Much of your work is likely to be repairs or installation of new wiring and fixtures in domestic properties. For these jobs you will be competing against other local electricians, so you must try to attract potential customers. Many will make their choice based on price so make sure that your rates are broadly competitive with others operating nearby. Price isn't everything though, and potential customers will also consider your reputation, the level of service offered and whether you are able to carry out the work at a convenient time (often as soon as possible). Even things like tidying up thoroughly after you can make a big difference. Word of mouth recommendations from satisfied customers may well be a key means of obtaining new work. You could also consider signing up to an online customer feedback and work referral service such as Rated People, or a vetting and review website like Checkatrade. There are various government-backed vetting services for trades-people that you could consider too, such as TrustMark and Buy with Confidence - Trading Standards Approved.

Many domestic customers won't need the services of an electrician very often and some may not have the name of a reliable trades-person to hand. Think about how these people are likely to locate a suitable electrician - will they turn to the telephone directory or search online, for example? If they're looking online, are they most likely to use a search engine, an online directory or a referral website? Of course, different people will do different things, but you'll need to make decisions about how and where to focus your advertising and marketing efforts.

Bear in mind that it's quite common for local residents to approach trades-people when they're working in a neighbourhood and ask them to look at a job that needs doing. So it's important to make sure your van is easily noticeable, your staff are polite and approachable, and that you're able to give them the information they need about things like price and when you could do the work.

Some of your domestic customers will know that certain types of electrical work need to be either signed off by an approved competent installer or checked by a building inspector. These customers may well prefer to use someone who is approved to sign off their own work where necessary.

Try to build up contacts with local firms like general builders and shopfitters and let them know that your services are available.
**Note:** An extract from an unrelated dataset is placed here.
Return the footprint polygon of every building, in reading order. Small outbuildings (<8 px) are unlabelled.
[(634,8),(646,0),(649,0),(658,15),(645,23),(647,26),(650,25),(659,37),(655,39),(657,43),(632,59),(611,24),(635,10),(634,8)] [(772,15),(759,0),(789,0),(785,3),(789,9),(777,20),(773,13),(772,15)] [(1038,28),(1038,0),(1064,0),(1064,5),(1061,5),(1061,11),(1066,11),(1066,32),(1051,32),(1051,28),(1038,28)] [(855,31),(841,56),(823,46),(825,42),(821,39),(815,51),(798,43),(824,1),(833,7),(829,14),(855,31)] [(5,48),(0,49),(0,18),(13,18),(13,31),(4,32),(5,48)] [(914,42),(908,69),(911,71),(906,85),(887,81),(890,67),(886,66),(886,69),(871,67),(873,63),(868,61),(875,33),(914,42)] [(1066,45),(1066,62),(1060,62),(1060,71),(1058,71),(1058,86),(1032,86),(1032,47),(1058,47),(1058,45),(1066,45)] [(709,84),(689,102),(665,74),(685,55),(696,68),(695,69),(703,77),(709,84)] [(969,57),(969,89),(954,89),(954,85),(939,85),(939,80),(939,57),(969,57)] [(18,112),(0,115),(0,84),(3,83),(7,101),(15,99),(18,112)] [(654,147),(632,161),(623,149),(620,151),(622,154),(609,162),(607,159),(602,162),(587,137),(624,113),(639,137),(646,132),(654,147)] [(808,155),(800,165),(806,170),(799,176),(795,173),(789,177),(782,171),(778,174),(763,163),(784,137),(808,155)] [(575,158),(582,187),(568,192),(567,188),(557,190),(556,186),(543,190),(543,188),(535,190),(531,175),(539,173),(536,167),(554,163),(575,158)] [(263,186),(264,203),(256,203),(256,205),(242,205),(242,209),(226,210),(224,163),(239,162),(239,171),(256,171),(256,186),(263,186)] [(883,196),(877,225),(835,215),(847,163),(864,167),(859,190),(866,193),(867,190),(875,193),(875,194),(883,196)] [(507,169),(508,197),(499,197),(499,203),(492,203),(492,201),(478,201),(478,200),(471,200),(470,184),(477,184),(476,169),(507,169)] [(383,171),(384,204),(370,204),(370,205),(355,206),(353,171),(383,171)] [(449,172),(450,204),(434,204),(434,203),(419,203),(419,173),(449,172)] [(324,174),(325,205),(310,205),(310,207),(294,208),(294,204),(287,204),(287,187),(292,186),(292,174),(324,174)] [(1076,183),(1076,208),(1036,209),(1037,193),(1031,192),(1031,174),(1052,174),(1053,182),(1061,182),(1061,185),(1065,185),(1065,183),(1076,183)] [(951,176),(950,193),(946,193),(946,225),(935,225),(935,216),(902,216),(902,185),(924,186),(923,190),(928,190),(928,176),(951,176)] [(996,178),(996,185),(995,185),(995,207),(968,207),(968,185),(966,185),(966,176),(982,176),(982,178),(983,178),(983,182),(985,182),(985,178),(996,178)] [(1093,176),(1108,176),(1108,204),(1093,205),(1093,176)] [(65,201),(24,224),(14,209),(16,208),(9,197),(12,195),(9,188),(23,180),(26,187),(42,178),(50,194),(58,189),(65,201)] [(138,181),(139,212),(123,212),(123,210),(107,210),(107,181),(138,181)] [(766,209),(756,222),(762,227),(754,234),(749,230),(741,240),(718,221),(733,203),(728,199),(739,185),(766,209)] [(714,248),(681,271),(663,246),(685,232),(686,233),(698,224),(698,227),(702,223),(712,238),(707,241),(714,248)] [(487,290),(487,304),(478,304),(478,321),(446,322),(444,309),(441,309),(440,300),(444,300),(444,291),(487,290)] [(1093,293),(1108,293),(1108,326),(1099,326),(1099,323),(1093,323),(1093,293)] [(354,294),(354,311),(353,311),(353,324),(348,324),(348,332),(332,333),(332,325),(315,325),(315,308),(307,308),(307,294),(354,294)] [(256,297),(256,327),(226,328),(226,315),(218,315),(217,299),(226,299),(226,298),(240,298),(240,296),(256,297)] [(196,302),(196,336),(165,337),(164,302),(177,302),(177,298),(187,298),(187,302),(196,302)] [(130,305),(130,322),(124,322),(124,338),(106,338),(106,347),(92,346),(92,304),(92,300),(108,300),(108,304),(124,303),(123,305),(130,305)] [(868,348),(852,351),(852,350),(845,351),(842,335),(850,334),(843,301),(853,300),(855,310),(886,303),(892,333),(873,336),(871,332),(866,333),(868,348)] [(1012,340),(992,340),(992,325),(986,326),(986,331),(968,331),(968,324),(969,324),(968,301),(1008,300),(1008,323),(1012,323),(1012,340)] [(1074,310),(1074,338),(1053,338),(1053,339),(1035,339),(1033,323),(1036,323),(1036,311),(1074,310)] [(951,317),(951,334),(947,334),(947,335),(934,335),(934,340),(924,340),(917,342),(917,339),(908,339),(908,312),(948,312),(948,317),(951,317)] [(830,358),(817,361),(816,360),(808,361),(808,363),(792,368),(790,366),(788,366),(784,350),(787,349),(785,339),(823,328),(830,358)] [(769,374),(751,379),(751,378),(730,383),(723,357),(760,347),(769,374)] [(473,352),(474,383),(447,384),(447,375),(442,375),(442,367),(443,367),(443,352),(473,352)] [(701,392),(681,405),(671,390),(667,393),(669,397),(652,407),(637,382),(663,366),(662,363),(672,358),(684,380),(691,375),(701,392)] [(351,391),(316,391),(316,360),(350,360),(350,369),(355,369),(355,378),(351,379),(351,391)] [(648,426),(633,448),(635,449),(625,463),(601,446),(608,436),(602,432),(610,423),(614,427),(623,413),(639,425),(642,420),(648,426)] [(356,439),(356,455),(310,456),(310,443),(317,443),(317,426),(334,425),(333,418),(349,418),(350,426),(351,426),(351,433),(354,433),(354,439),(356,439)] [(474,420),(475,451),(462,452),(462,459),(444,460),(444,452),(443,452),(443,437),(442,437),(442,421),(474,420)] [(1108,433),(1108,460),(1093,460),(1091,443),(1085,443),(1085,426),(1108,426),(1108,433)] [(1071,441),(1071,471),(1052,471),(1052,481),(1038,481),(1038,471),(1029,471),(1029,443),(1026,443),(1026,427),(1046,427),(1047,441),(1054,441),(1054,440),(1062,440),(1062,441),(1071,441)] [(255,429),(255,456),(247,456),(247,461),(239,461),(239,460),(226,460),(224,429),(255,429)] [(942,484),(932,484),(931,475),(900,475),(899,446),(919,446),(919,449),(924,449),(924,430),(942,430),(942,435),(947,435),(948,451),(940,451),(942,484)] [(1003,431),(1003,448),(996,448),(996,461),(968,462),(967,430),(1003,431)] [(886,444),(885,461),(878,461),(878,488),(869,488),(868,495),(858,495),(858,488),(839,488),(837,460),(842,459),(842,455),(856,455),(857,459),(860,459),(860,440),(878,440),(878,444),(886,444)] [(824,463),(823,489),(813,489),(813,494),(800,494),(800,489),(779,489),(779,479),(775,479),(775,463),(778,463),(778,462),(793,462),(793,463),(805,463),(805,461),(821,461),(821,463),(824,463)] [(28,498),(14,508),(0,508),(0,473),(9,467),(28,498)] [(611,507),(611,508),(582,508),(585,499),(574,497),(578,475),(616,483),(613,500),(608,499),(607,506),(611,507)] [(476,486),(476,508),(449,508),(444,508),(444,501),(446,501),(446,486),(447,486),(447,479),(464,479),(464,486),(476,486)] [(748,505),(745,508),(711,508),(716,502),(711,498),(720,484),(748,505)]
You could also try getting on the list of approved contractors used by your local authority, or other organisations such as hospitals or universities. Let them know what services you offer and ask for details about tendering for contract work and any special requirements (such as qualifications and quality standard certification) that you might need in order to be considered.
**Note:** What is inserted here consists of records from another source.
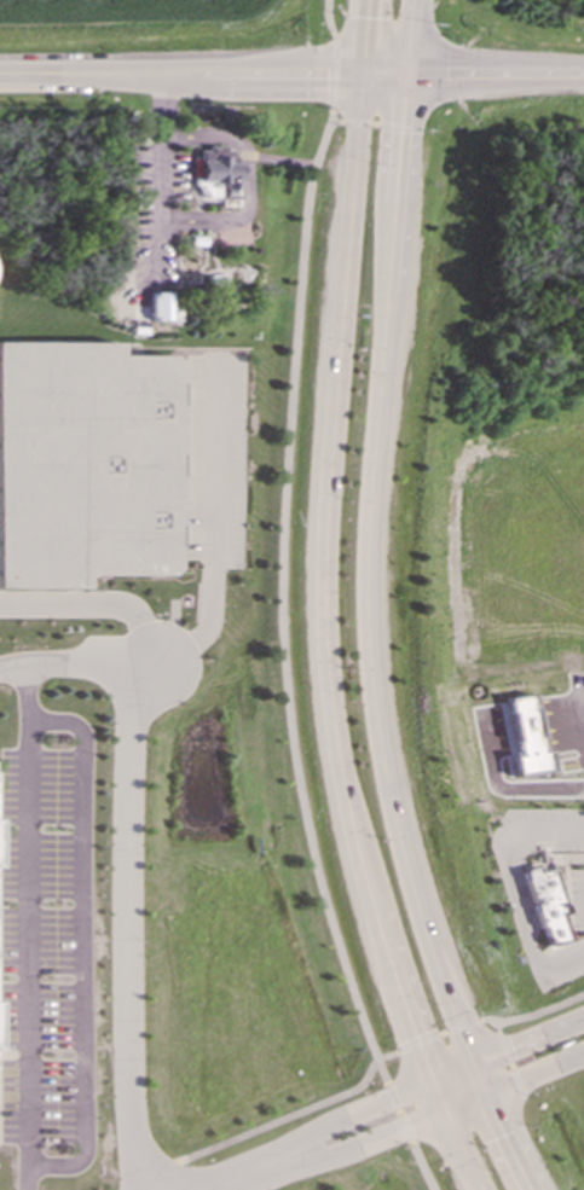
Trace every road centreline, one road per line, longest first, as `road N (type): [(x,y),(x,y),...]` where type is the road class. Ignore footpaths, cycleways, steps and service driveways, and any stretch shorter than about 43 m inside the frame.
road 1 (secondary): [(367,0),(328,507),(335,724),(349,826),(397,997),(475,1189)]
road 2 (secondary): [(526,1189),(456,1028),(392,785),(377,654),(375,446),(399,76)]
road 3 (residential): [(137,621),(133,1189)]
road 4 (secondary): [(399,76),(0,76)]
road 5 (residential): [(583,1019),(314,1127),(285,1157)]
road 6 (residential): [(285,1157),(325,1156),(583,1051)]
road 7 (secondary): [(583,74),(399,76)]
Your market research might indicate that there is a gap in the market that you can fill. For example, perhaps no one in your area is specialising in installing security cameras or burglar alarm systems. Whether or not you decide to specialise in a particular type of work, try to emphasise the quality of your services. Joining a trade association quality scheme will demonstrate that your business is run to a high standard. Similarly, a friendly and knowledgeable approach will inspire confidence in potential customers. You could give some basic electrical safety tips and advice on your website. Making suggestions and offering advice won't cost you anything, but might help persuade people to choose your business.